Table Of Contents  
 

 

THE RADIO
BY ALI ANTON

 
 
   It is very seldom that I get the house all to myself to lounge on the black leather sofa. The coffee colored walls surround me, with a clock hanging on the wall to the north, the bright sun lurching in from the south, the painting of the girl with a big beauty mark and blond hair hanging on the west wall and the small table with the antique radio sitting in the east corner. The sun is shining bright on the radio making it glow as it sings a happy tune. Its light red, faded color brightens with the sun and the metal antenna gives off a horrible glare if you stare at it. I sit with my back to it so I am not blinded by the glare. Every time I am left alone I come in here and study the picture hanging on the west wall and turn the radio to music that my family might disapprove of if they were to ever hear it. My head starts to pound with the music, bump, bump, bump.
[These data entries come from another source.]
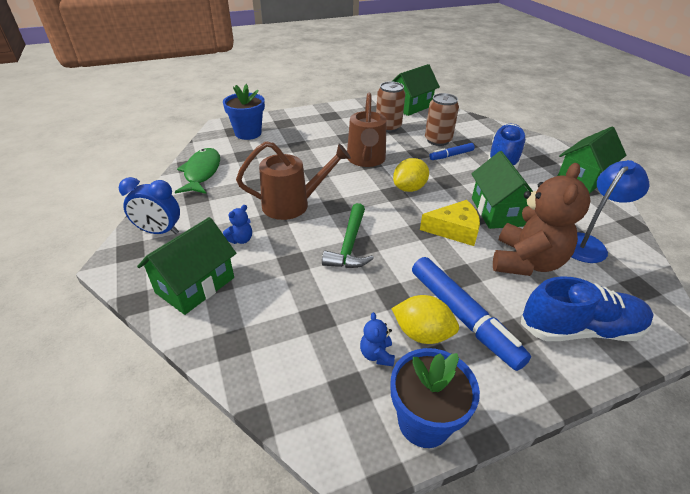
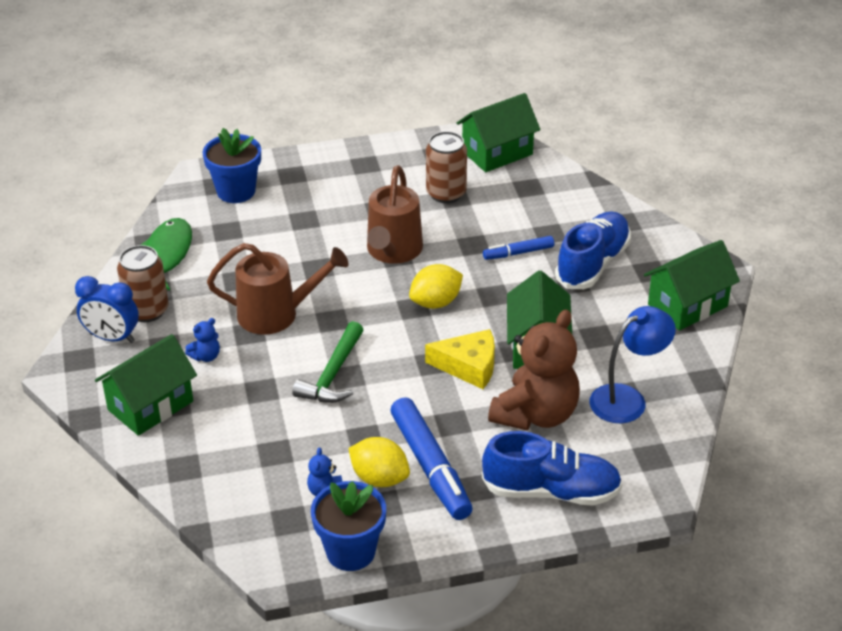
camera: 10 degrees right, 0 degrees up
(438, 140) = (511, 224): brown can -> brown can (147, 310)

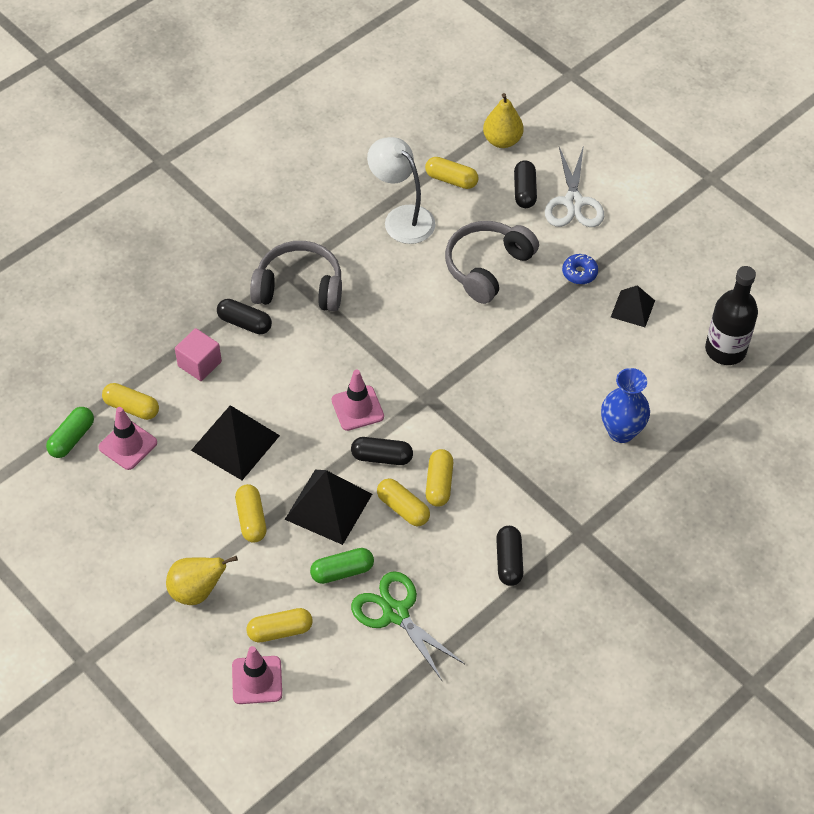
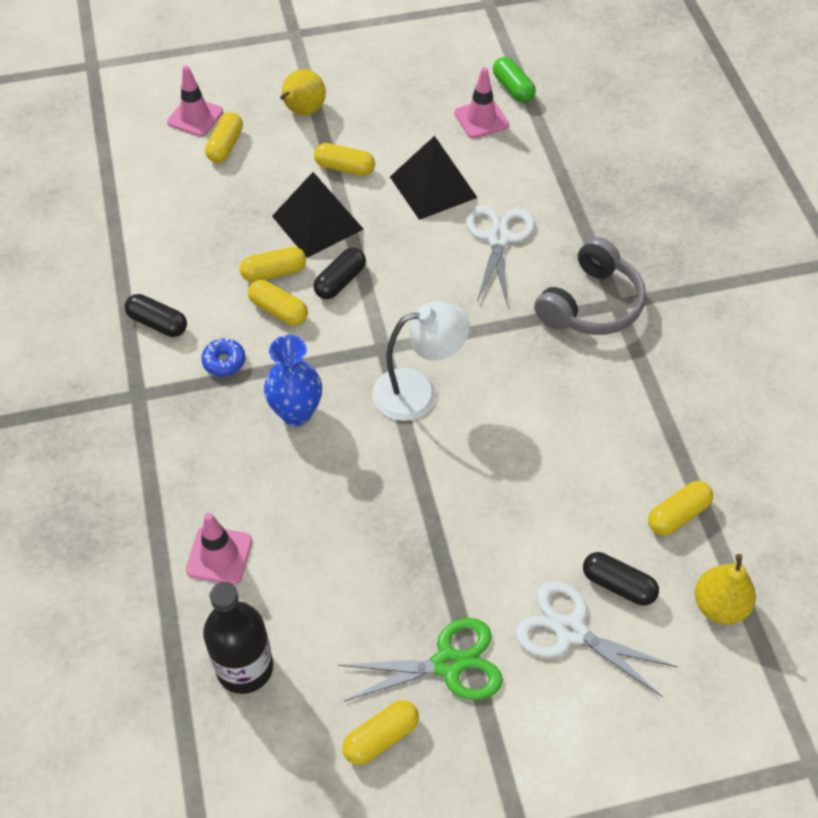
camera: 120 degrees right, 0 degrees up
(131, 407) = (520, 134): yellow capsule -> yellow capsule (381, 737)
(199, 364) = (541, 195): pink cube -> none
(245, 323) = (570, 245): black capsule -> none
(267, 372) = (498, 239): none -> white scissors
(342, 571) = (246, 205): green capsule -> none
(357, 408) = (409, 287): pink traffic cone -> pink traffic cone (219, 555)
(396, 613) = (177, 222): green scissors -> green scissors (448, 664)
(402, 218) = (641, 436): white lamp -> white lamp (418, 392)
(487, 267) = (520, 484): grey headphones -> none
(579, 273) = (455, 574): blue donut -> blue donut (224, 362)
(621, 431) = (220, 493): blue vase -> blue vase (296, 413)
(633, 308) = (369, 601): black pyramid -> none

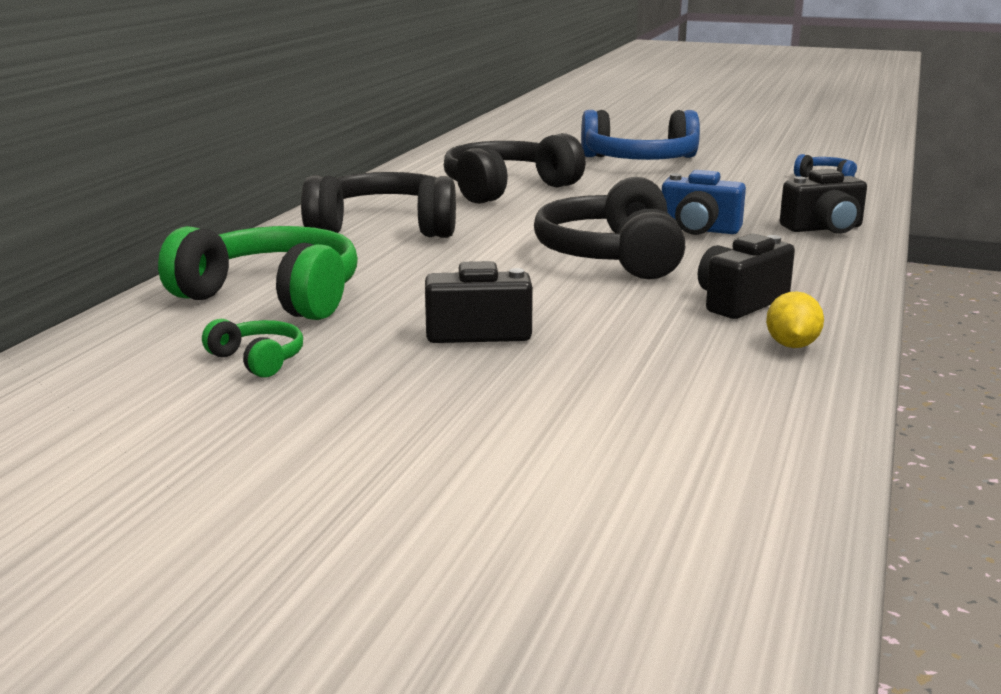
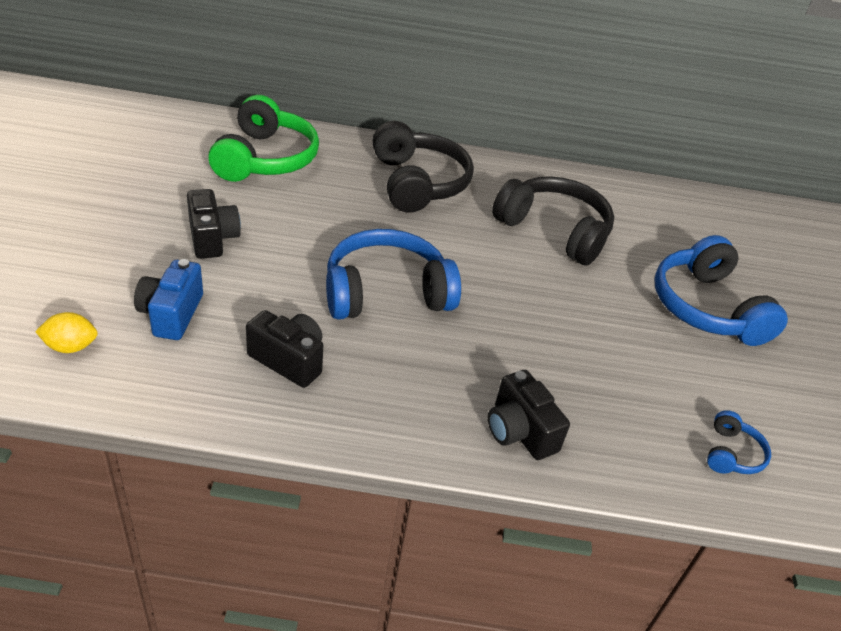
camera: 70 degrees right, 20 degrees up
(258, 360) = (164, 168): green headphones -> none
(612, 256) = (386, 292): black headphones -> blue headphones
(699, 230) = (479, 343): blue camera -> blue camera (171, 314)
(792, 345) = (199, 383): yellow lemon -> yellow lemon (71, 347)

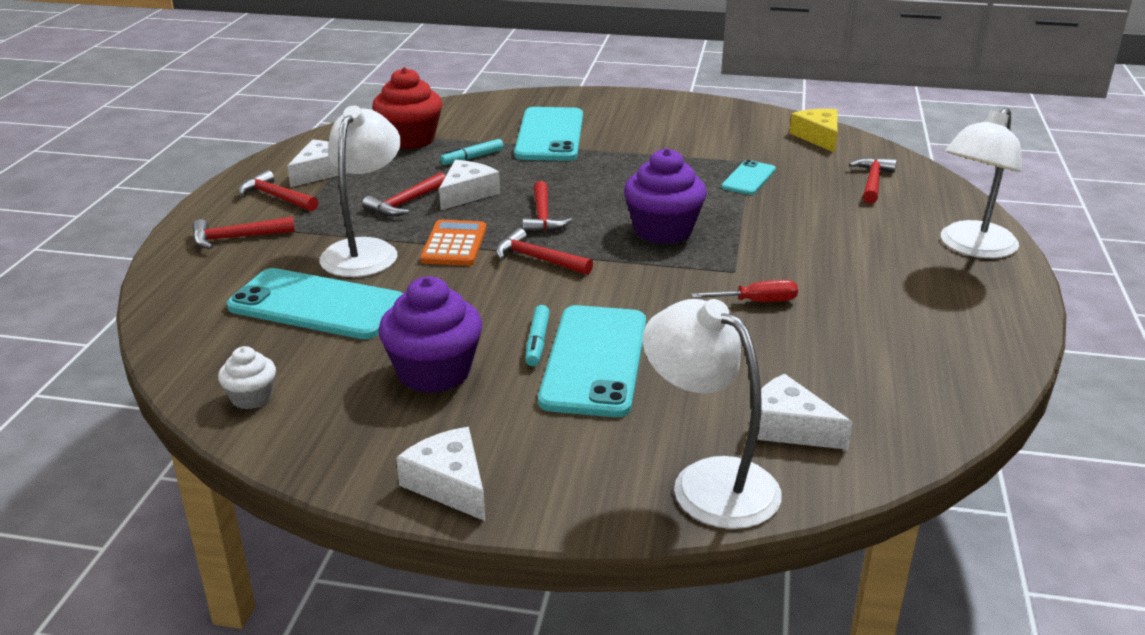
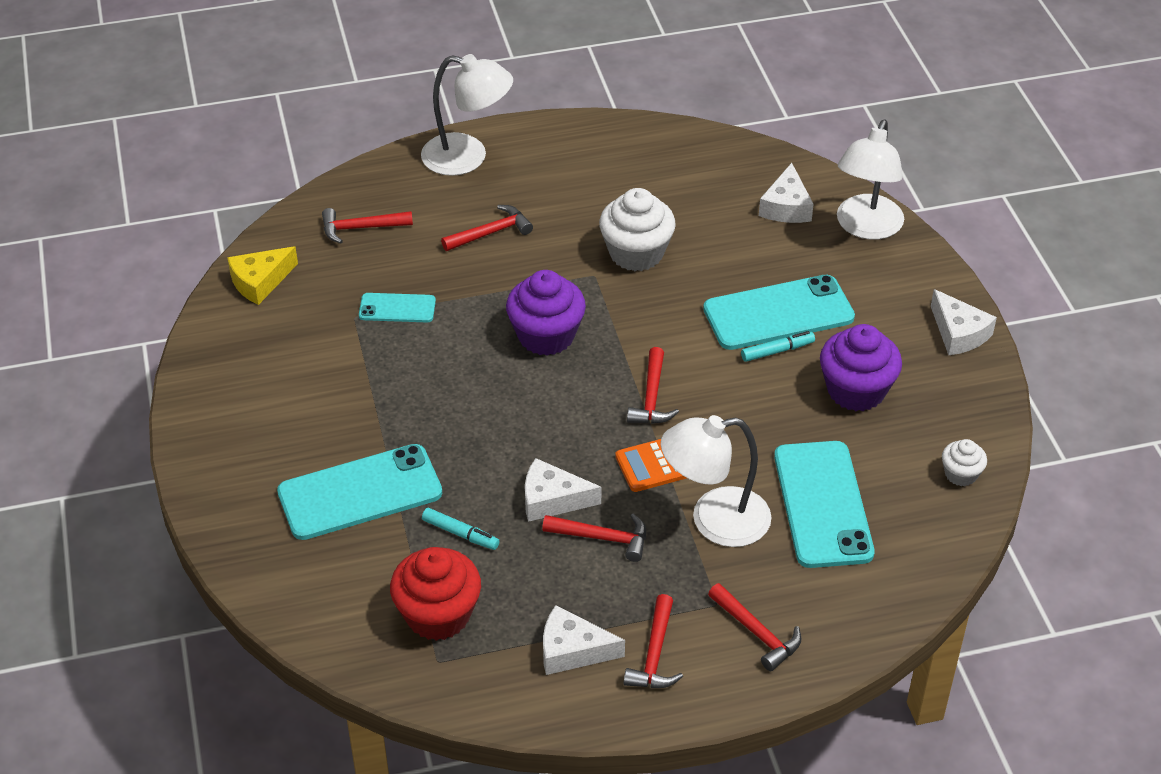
camera: 115 degrees left, 15 degrees up
(449, 484) = (958, 333): white cheese -> white cheese turned 60 degrees counterclockwise
(542, 217) = (570, 423): red hammer -> red hammer (491, 232)
(756, 302) = (636, 253): red screwdriver -> white cupcake

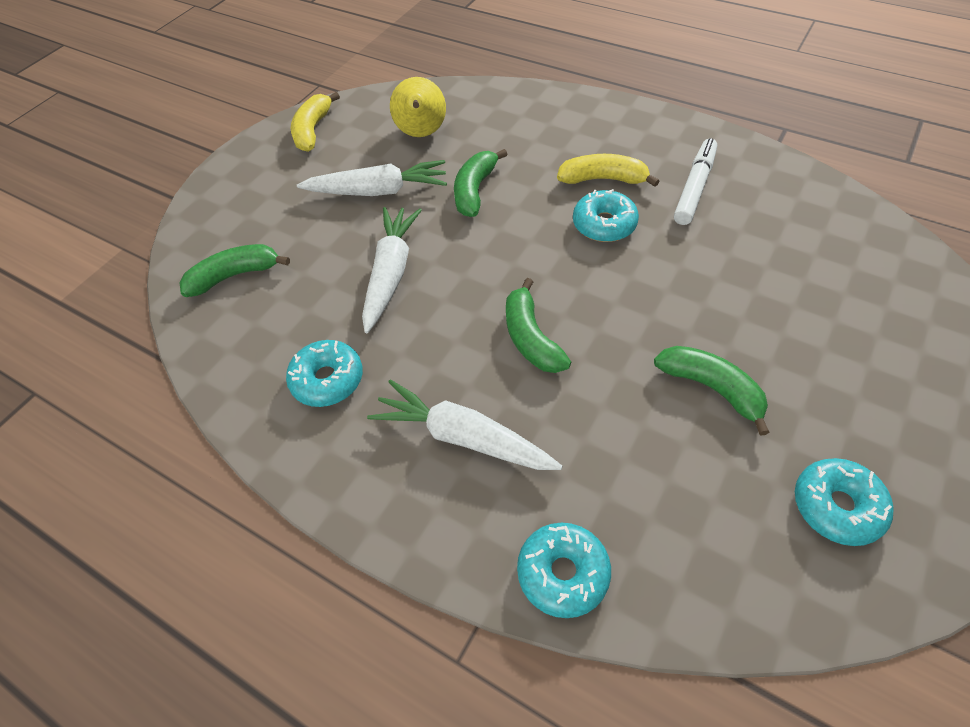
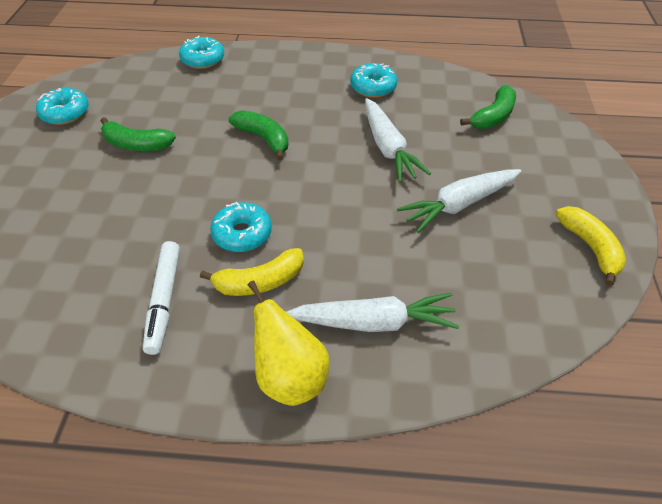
camera: 150 degrees right, 5 degrees down
(421, 134) = (478, 279): yellow pear -> yellow pear (290, 377)
(463, 437) = (277, 86): white carrot -> white carrot (374, 322)
(475, 190) = (375, 231): green banana -> none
My body starts to capture the rhythm the music taking control of it making me stand and look deep into the eyes of the radio causing the walls to enclose me. My body thrusts forward, jumping on the couch. The radio continues to stare at me and play the same tune…bump, bump, bump. My ears start to throb as the antenna starts dancing from left to right as if he is dancing to a slow song and I am the partner he is leading. No matter how badly I want to make a beeline to the door, the walls keep enclosing me pushing me closer to the radio.
 
     
 
THE CLOCK
BY ROB ROY DE RUTTE
 
 

   I opened the metal door to the shop and entered into a dimly li t windowless room full of old wooden desks, drawers and wardrobes and the like, each item looking older than the next. “ Hello” I projected into the room. There wasn’t anyone at the counter, but the sign outside says open, so I went in anyway. My wife had sent me to pick up an antique dresser that she could use in our new house. I looked around but none of the things looked any good to me. It was as if someone had picked these things up from the side of the road. I was looking at some old chairs that looked somewhat comfy when I heard the click of the door and what sounded like the fumbling of some keys. All of a sudden the lights were turned off and I could hear the front door close. “OW”, I had tripped over a bed frame on my way to the nearest wall to find a light switch. When the lights came back on I heard the front door close and lock. I looked around for another door,, a phone, anything but to no avail. I was trapped until the next day when the store would open again. I looked in the back of the store and found a fridge full of soda so I took about a dozen and looked for something to pass the time. I plopped down on a large comfy sofa and looked around to see a large working grandfather clock in surprisingly good condition. I stared at it perplexed about how it worked. The large pendulum beneath the face rocked back and forth, clicking as if it were dancing from side to side in perfect harmony with the hands on the face. I stared at it for hours and it began to bug me because I was jealous of its perfect rhythm. I didn’t understand it and it made me uneasy. As time passed the clock became more and more ominous, mocking me with each tick of the pendulum. It was as if it was bragging about itself saying,
"Look at me with my lovely rhythm and my beautiful wood finish.” I got to the point where I was angry at the clock. It spent its entire day tick-toking back and forth, never missing a beat. Why can I not do this? I could hardly stand sitting here for this long, I had to know it’s secrets, I had to. I pushed the clock onto the ground and started pulling wood off its face, ripping out internal parts until I heard a noise. It was the sound of the door. I looked down at the clock’s broken face and it read 7:00am, opening time for the antique store.

 
     
 
THE PLANT
BY PEYTON SMITH
 
 
   It is extremely rare for my sister and I to spend more than a couple days per year at my grandparent’s house. My grandfather has taken absurd care to turn his home into the most pristine one on the block with it’s picture perfect stucco walls and red paneled roof. What truly makes the house stand out among the sea of Southern California crisp green lawns though is its garden. The backyard consists of a round , clean-cut mass of grass and row upon row of flowers with bushes behind them. Leaves and branches are trimmed to show their finery with blotches of pink, red and blue scattered throughout the soil. I am sure a day has not gone by during which my grandpa has not spent unfathomable amounts of time tending to his garden. Perhaps this is why I was so utterly surprised the day I spotted it, a discrepancy, vines twining and creeping out from the backside of the shed in the corner of the yard. It was Easter sunday and I was diligently hunting for plastic, candy filled eggs when the sight stopped me dead in my tracks. A sudden feeling swept over me, a screaming sensation that those prickly-ended fingers that curled possessively over wooden walls didn’t belong. They lurked at the edge of the yard a constant draw for my eyes. That night sitting under the porch light with the rest of the family, the lanky arms of the plant seemed to stretch forward, reaching for us and hovering in the darkness. I could still sense it beckoning, almost able to hear the murmured chant of :” Come, come...” The breeze whistled through the evening air, causing the vines to whip against the back of the shed and grow even more demanding. Their endless ruckus was enough to make me shudder.